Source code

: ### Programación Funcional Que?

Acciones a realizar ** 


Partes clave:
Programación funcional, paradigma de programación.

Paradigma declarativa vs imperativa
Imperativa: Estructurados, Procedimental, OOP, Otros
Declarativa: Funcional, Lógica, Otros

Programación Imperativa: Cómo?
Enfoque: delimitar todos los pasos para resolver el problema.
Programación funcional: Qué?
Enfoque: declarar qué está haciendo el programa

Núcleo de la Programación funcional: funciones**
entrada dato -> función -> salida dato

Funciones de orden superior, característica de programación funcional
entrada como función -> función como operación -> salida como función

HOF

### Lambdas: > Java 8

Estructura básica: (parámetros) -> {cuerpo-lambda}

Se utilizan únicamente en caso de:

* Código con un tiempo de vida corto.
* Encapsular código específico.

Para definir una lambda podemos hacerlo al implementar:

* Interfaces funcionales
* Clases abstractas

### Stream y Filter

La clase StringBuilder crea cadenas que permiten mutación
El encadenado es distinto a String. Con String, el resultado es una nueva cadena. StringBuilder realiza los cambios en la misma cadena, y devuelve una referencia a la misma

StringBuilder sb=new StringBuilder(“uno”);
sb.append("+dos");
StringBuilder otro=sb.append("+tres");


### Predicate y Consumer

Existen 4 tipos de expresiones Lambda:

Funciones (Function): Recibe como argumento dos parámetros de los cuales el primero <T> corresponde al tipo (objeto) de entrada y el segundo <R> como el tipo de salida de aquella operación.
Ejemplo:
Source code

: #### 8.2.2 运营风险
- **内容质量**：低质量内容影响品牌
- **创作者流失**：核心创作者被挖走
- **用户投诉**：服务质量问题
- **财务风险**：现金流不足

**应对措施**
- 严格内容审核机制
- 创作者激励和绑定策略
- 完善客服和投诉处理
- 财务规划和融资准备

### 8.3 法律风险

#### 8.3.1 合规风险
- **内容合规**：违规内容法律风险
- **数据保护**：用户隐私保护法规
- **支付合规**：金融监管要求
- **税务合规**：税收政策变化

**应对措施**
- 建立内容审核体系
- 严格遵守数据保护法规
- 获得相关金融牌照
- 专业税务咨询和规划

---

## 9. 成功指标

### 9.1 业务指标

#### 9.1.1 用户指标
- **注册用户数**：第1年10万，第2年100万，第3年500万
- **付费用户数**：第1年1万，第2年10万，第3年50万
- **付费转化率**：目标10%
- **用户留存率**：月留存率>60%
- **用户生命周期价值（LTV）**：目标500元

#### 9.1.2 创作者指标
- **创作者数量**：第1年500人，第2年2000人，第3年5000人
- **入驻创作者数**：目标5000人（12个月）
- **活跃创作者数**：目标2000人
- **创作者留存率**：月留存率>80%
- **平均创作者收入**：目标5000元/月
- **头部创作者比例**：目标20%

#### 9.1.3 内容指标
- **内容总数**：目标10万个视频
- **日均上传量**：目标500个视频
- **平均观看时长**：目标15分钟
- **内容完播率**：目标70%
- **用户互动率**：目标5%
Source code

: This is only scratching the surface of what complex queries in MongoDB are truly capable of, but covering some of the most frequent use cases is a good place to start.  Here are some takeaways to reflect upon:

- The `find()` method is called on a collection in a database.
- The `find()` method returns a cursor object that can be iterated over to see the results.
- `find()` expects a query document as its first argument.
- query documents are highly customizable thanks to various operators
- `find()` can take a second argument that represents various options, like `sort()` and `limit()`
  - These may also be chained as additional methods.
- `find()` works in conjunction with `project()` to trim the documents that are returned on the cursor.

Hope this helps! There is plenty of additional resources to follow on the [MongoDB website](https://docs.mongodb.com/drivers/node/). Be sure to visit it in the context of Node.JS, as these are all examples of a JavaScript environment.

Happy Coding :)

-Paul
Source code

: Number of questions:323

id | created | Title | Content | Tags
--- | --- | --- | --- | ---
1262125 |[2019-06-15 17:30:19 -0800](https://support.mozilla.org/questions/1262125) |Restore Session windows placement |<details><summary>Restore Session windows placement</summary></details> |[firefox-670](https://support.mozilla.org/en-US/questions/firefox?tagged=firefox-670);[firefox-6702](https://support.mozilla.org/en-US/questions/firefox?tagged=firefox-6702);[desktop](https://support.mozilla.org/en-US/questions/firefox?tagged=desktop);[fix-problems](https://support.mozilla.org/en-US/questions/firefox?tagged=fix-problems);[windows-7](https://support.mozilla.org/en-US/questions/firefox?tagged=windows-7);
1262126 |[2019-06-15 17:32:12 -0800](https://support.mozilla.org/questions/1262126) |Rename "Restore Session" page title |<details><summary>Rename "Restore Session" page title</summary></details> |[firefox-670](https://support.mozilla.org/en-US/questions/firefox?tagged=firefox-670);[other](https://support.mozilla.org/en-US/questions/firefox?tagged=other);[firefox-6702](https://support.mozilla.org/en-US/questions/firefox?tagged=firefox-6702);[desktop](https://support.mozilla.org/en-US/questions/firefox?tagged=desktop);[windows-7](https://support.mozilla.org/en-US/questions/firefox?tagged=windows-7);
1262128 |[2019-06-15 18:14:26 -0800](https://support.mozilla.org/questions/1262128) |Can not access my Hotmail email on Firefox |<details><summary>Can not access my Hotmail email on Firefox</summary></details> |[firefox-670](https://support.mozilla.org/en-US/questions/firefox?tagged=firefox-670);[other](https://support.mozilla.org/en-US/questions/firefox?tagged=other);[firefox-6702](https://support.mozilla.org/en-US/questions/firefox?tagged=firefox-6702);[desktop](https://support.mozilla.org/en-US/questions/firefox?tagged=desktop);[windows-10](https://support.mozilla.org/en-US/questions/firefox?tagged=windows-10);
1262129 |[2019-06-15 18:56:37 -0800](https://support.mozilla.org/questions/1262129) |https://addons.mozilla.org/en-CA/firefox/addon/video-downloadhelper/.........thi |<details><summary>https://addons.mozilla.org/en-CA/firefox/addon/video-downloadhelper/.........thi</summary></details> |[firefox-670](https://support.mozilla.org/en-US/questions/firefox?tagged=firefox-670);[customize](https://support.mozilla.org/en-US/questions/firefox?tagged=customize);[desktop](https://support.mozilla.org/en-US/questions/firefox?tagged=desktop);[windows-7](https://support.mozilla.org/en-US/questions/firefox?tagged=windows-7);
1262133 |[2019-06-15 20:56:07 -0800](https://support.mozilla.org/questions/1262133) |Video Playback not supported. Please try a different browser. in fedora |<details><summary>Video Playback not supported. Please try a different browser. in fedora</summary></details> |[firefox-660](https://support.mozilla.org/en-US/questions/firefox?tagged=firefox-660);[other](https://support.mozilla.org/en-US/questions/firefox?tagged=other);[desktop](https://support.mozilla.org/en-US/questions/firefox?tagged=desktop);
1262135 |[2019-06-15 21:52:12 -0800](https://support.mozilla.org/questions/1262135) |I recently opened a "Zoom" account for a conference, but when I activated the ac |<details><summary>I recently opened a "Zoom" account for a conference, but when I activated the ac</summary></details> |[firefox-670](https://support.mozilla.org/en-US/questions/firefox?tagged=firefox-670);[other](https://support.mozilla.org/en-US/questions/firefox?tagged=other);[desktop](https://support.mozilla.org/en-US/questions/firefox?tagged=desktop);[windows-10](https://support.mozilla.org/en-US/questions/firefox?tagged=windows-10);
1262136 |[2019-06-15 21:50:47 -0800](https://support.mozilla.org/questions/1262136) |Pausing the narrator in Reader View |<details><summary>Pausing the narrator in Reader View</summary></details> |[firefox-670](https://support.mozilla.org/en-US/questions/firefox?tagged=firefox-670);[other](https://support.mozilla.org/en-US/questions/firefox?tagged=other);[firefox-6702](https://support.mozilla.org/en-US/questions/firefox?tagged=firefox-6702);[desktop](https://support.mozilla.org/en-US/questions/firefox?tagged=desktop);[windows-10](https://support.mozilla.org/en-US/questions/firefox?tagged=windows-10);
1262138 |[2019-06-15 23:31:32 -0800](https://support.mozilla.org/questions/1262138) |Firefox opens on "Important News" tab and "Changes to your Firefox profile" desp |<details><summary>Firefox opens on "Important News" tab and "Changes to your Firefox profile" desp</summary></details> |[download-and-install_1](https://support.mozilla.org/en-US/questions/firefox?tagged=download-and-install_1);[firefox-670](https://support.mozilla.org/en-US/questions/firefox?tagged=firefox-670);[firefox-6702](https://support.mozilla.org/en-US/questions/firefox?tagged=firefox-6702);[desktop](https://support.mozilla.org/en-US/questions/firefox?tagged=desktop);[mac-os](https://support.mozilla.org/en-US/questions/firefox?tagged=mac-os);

**ACTIVITY**
Within the listing above, extract exactly the lines from the line with "- 专业税务咨询和规划" to the line with "take a second", the two named lines included, and no others.

**ANSWER FOR THIS EXERCISE**
- 专业税务咨询和规划

---

## 9. 成功指标

### 9.1 业务指标

#### 9.1.1 用户指标
- **注册用户数**：第1年10万，第2年100万，第3年500万
- **付费用户数**：第1年1万，第2年10万，第3年50万
- **付费转化率**：目标10%
- **用户留存率**：月留存率>60%
- **用户生命周期价值（LTV）**：目标500元

#### 9.1.2 创作者指标
- **创作者数量**：第1年500人，第2年2000人，第3年5000人
- **入驻创作者数**：目标5000人（12个月）
- **活跃创作者数**：目标2000人
- **创作者留存率**：月留存率>80%
- **平均创作者收入**：目标5000元/月
- **头部创作者比例**：目标20%

#### 9.1.3 内容指标
- **内容总数**：目标10万个视频
- **日均上传量**：目标500个视频
- **平均观看时长**：目标15分钟
- **内容完播率**：目标70%
- **用户互动率**：目标5%
Source code

: This is only scratching the surface of what complex queries in MongoDB are truly capable of, but covering some of the most frequent use cases is a good place to start.  Here are some takeaways to reflect upon:

- The `find()` method is called on a collection in a database.
- The `find()` method returns a cursor object that can be iterated over to see the results.
- `find()` expects a query document as its first argument.
- query documents are highly customizable thanks to various operators
- `find()` can take a second argument that represents various options, like `sort()` and `limit()`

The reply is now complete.